Keywords: miRNA-222, liver cancer, B-cell lymphoma-2 binding component 3, p53 upregulated modulator of apoptosis
Introduction
Liver cancer, the symptoms of which include a lump or pain on the right side below the rib cage, swelling of the abdomen, yellowish skin, and weight loss, is also known as hepatic cancer and starts in the liver (1). Primary liver cancer is the sixth most common cancer type (accounting for 6% of all cancers) worldwide (2). Therefore, it is urgently required to identify a novel therapeutic target for liver cancer and explore the possible associated molecular mechanisms.

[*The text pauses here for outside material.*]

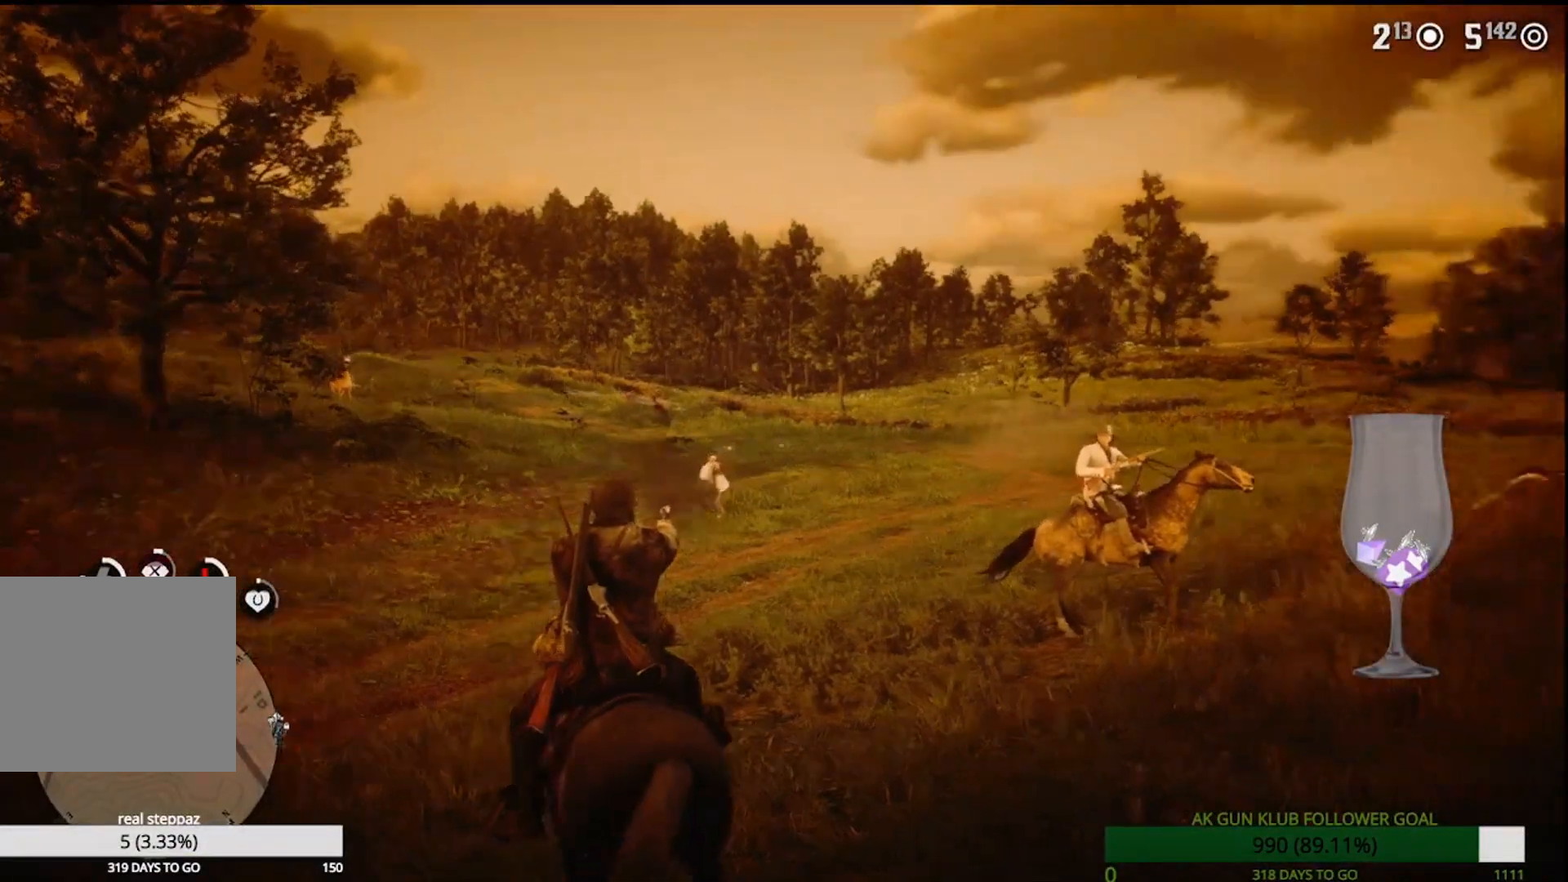
{"dt_ms": 500, "buttons": ["L2", "R1", "R2"], "left_stick": "up-left", "right_stick": "center"}
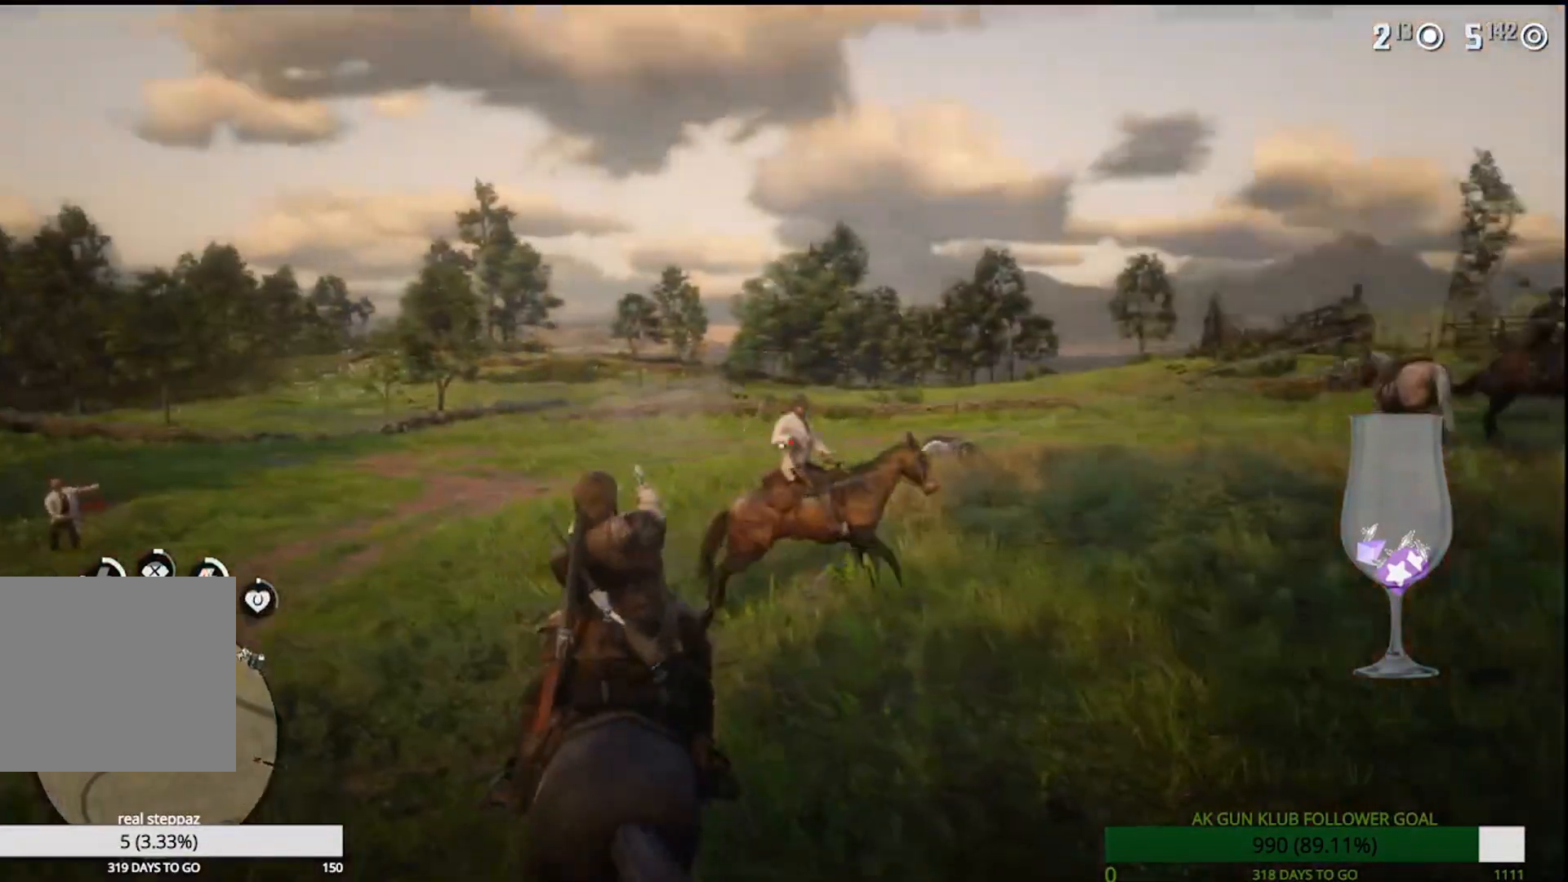
{"dt_ms": 500, "buttons": [], "left_stick": "right", "right_stick": "center", "events": [[100, "left_stick", "up-right"], [133, "R1", "up"], [150, "R2", "up"], [383, "L2", "up"], [450, "left_stick", "right"]]}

B-cell lymphoma-2 (Bcl-2), encoded by BCL2 gene, is a major member of the Bcl-2 family, a group of proteins with the ability to induce or inhibit cell apoptosis in humans (3,4). However, since Bcl-2 is not a growth signal transducer, it is deemed as a crucial anti-apoptotic protein. Among all of the members of the Bcl-2-homology 3 (BH3)-only subgroup of the Bcl-2 family, Bcl-2 binding component 3 (BBC3), also known as tumor protein 53 (TP53) upregulated modulator of apoptosis (PUMA), a transcriptional target of TP53 (5,6), acts as an essential apoptosis inducer (7,8). BBC3 takes part in numerous pathological and physiological processes, for instance, cancer and bacterial or viral infections (9).
The first microRNA (miRNA/miR) was discovered in the early 1990s (10,11). miRNAs are a class of small non-coding RNA with a length of ~22 nucleotides, which function in RNA silencing and post-transcriptional gene regulation (12,13), and have a role in various biological processes (14–16). To date, >1,000 miRNAs encoded by the human genome have been identified (17). miRNA-based therapies are currently under investigation (18–20).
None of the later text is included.